Охрана, поняв, что сучьи дети уснули, тоже залезла в палатку, оставив снаружи одного, самого молодого, которому весна спать не давала.
— Жаль мужиков, маются ни за что, — пробурчал один из них.
— Верь ты им, сволочам. У нас ни за что не судят и такие сроки не дают. Да и не нашего ума дело копаться в политике. На это умные головы есть. А мы что? Исполнители и только, — ответил молодой охранник и, улегшись поудобнее в спальном мешке, вскоре захрапел на всю тайгу.
Не спалось лишь тому, который караулил зэков, ночь, весну.
Спали люди. Густой храп смешивался с тихим посапыванием, прерывистым бормотанием, вскриками усталых людей. До рассвета осталось совсем немного. Успеть бы выспаться.
Но едва забрезжил рассвет, на делянку к сучьим детям пришла машина из Трудового. Из кабины на проталину выскочил начальник милиции Ефремов и, оглядев вмиг проснувшуюся охрану, крикнул звонко:
— Подспорье к вам привезли. Бригаду фартовых. Пусть вместе с Трофимычевыми сучьими вкалывают. Врозь — толку мало. У нас — план в шею гонит. Глядишь, вместе быстрее получится. Принимай пополнение.
Из машины выскакивали фартовые. Разминали затекшие ноги. Потягивались. Оглядывались по сторонам. Вырубку своего участка они закончили и теперь смотрели, куда их перебросили.
Работать вместе с политическими им никогда еще не приходилось. О сучьих детях доводилось слышать всякое. Но не общаться. Как сложится жизнь, работа, предположить было трудно.
Фартовые держались кучей. Не расходились. Стояли вокруг бригадира. Бригада Трофимыча исподтишка наблюдала за ними. Чего ждать от блатных?
— Ну что? Мне вас знакомить иль сами общий язык сыщете? Вам теперь вместе жить и работать придется. Не один месяц. Давайте, мужики! Шустрее обнюхивайтесь и за дело! — подзадоривал Ефремов. — К обеду харчи подвезем, палатки. А пока позавтракайте вместе и вперед, на пахоту!
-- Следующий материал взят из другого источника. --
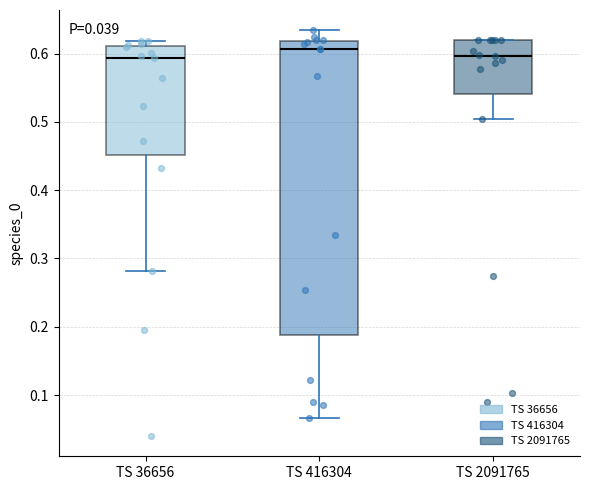

Reading left to right, read every box against the y-axis: the position of its median line, the range the box covers, and the ends of its whiskers. The values are not printed on the chart, so give them approximately, as read against the axis.

TS 36656: median 0.59, box 0.45 to 0.61, whiskers 0.28 to 0.62
TS 416304: median 0.61, box 0.19 to 0.62, whiskers 0.07 to 0.63
TS 2091765: median 0.60, box 0.54 to 0.62, whiskers 0.50 to 0.62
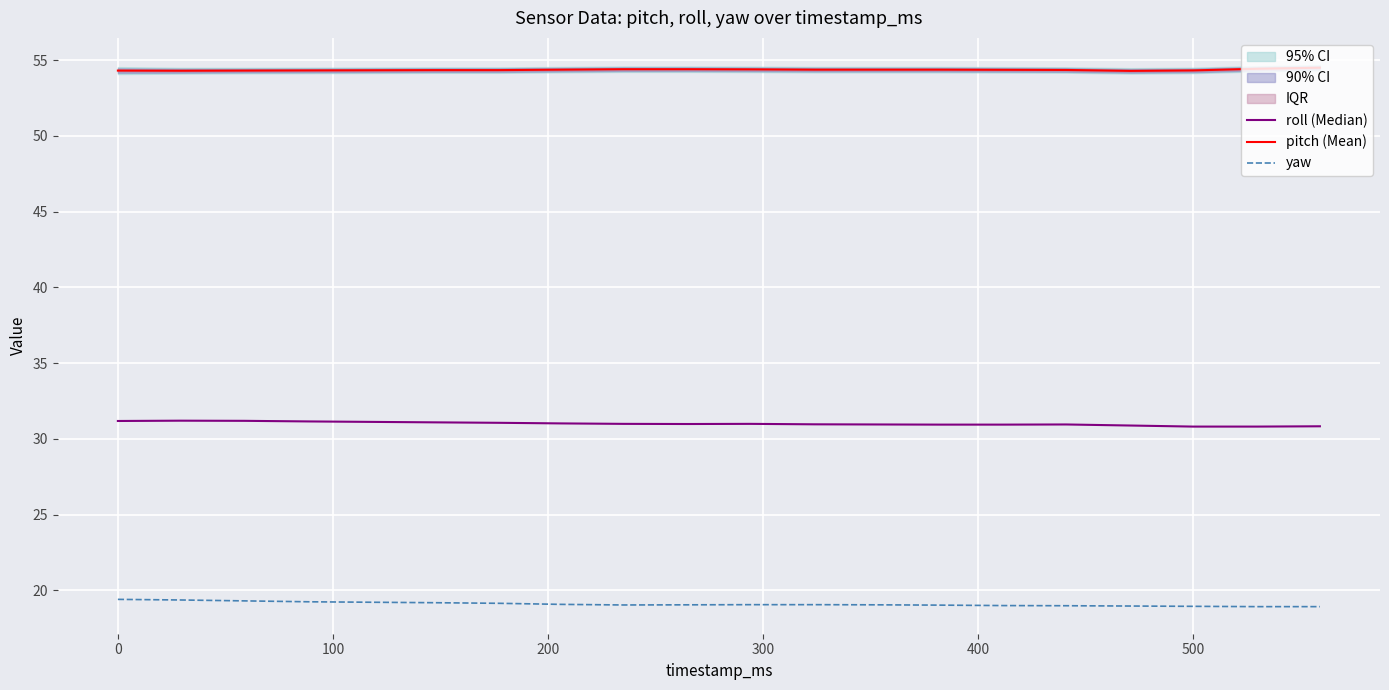

What is the lowest value of the pitch (Mean) series?

54.3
Вскоре он уехал, оставив в подкрепление двух охранников. Те, не оглянувшись на фартовых, уже пили горячий чай с охраной политических.
Бугор фартовых не мог первым подойти к бригадиру работяг. Это по воровскому закону считалось западло. Потому выжидал, когда Трофимыч подойдет. Тот, глянув, понял все. И, махнув рукой, предложил:
— Давайте, мужики, к костру. Поесть пора.
Фартовым это предложение не нужно было повторять дважды. И через минуту гремели ложки, миски, кружки. Половник набирал кашу до краев. Постная еда. Ну да не беда, в пузе потеплело — и то ладно.
Бригадиры сидели рядом. Плечо к плечу, колено к колену. Звание званием, но сначала пожрать.
Трофимыч присматривался к бугру воров. Тот ел торопливо, давясь. Жадный, черт! Миску хлебом выскреб. Проглотил кашу не жуя. «Значит, работать должен, как зверь», — подумал Трофимыч.
Проглотив добавку, запив ее кружкой чая, бугор фартовых отошел в сторону, закурил. Вскоре к нему подошел Трофимыч.
— Как определимся? Вместе или врозь работать станем? — спросил Яков без обиняков.
— Керосинка одна, — указал на бульдозер. — Потому ноздря в ноздрю придется, пока наш починится. Там и обмозгуем.
— Тогда следом за вальщиками, как всегда, — согласился Трофимыч.
— Ты не суши мне мозги. Что это — как всегда? Бригада нынче одна, и я в ней бугор.
— Это почему?
— Петри, два пахана одну «малину» не держат. Усек? Так вот, я на пахоте бугрю. А ты пашешь… Допер?